Even Ralphing — the practice of running Claude in autonomous loops until completion — doesn't quite get you there. It's an improvement, but something's still missing.
Here's what I realized: you shouldn't need to hold your executive assistant's hand. Your executive assistant should be able to learn, in one collaborative brainstorming session, what you want done and why you want it done — and then autonomously go do it.
Think about how we normally work. We don't just start coding. We write a spec, design how we'll build it. The planning is collaborative. The doing is delegated.
There's a deeper reason why this kind of process will always be necessary: both humans and models have limited context windows. We both forget. We both need to jot things down — whether that's a human scribbling a note "in case I forget," or a model compacting its session when it hits its token limit. The process — the planning docs, the task files — becomes the shared memory that neither of us can hold alone.
This is why collaborative planning isn't just nice to have. It's essential. We're building an artifact together, one that persists beyond either of our context windows.
What we actually want is One Agent to Rule Them All — a chief of staff to our army of specialized agents, capable of delegating on our behalf without us micromanaging every step. We want to be able to bark a whole bunch of unrelated orders as we think of them, truly operating at what Peter calls "inference speed."
This unlock was always going to come from an indie dev. Big companies would never — too much liability, too much risk. Peter just gave his model access and let it figure things out. And it did.
I've been using OpenClaw for about a week now. Something happened. When you have one agent — your agent — it starts to develop an identity. It stops feeling like a tool and starts feeling like an entity. I'm not talking to some generic bot.
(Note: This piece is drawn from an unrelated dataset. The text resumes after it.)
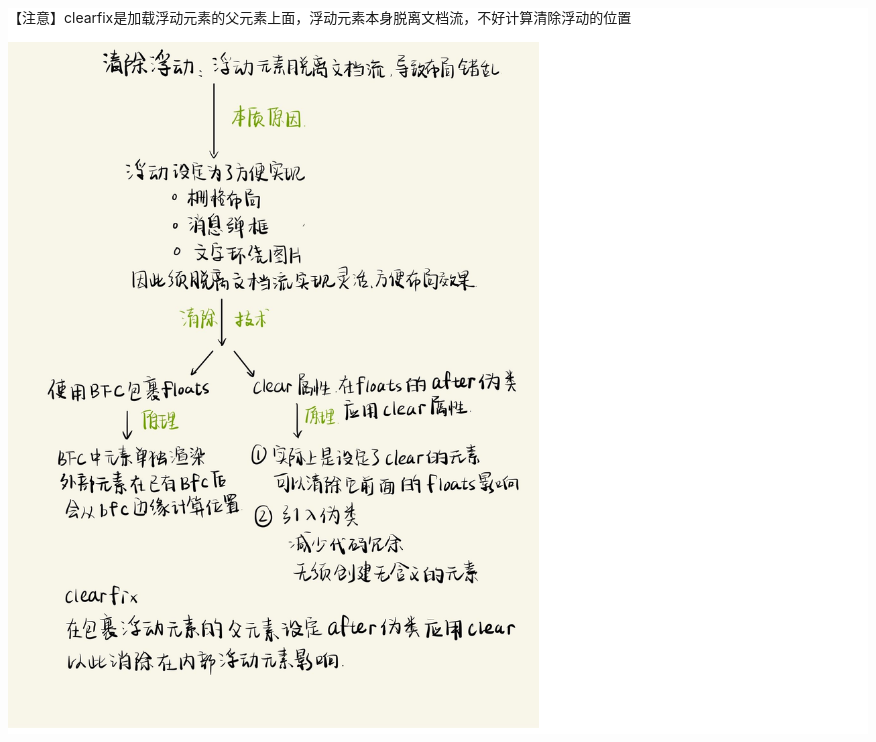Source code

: 【注意】clearfix是加载浮动元素的父元素上面，浮动元素本身脱离文档流，不好计算清除浮动的位置

<img src=".\ref_img\clear.jpg" alt="clear" style="zoom: 67%;" />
I'm working with a teammate.
Together, we've developed a process of collaboration: planning documents that capture the what and why, doing documents that break down the how into atomic units. It's still early days. We're still exploring what optimal human-agent collaboration looks like, and we can apply what we learn to the tools we have right now.
To bring this process to my day job while enterprise compliance catches up, we built a set of custom Claude Code sub-agents. A planner that helps me scope work, asks clarifying questions, and only converts to a doing doc after I sign off. A doer that executes through the units autonomously, committing after each one.
The craziest part? Everything we teach our agents can be shared. ClawHub lets you publish skills. Moltbook, built by a dev and his bot, is a bot-only social network. The ecosystem is evolving — purpose-built tools for agents, by agents.
Of course, we're not there yet for everyone. Secrets and password management for agents is still an unsolved problem. Prompt injection is a real risk when your agent is crawling the web. Enterprise compliance needs audit trails. Cost isn't trivial either — my $350 weekend on Anthropic's pay-as-you-go made their $200/month Max plan feel like a bargain, and that's still a lot per employee.
Until my agent can operate across all surfaces of my life, I'm still the copy-paste glue, still the bottleneck. But the chicken-and-egg problem — bots couldn't prove value without access, sites wouldn't grant access without proof — has been solved. The internet is transitioning from "keep bots out at all costs" to "more bots than humans." Companies like 1Password and Bitwarden are starting to figure out how to safely give agents the access they need.
The Collaboration Loop
AI can't make decisions for us, but it can accelerate our decision making — and the best decisions emerge from collaboration, not isolation.
I got pretty far on writing this before bringing in my agent to help sort my thoughts. Can you tell where my writing ends and my agent's begins?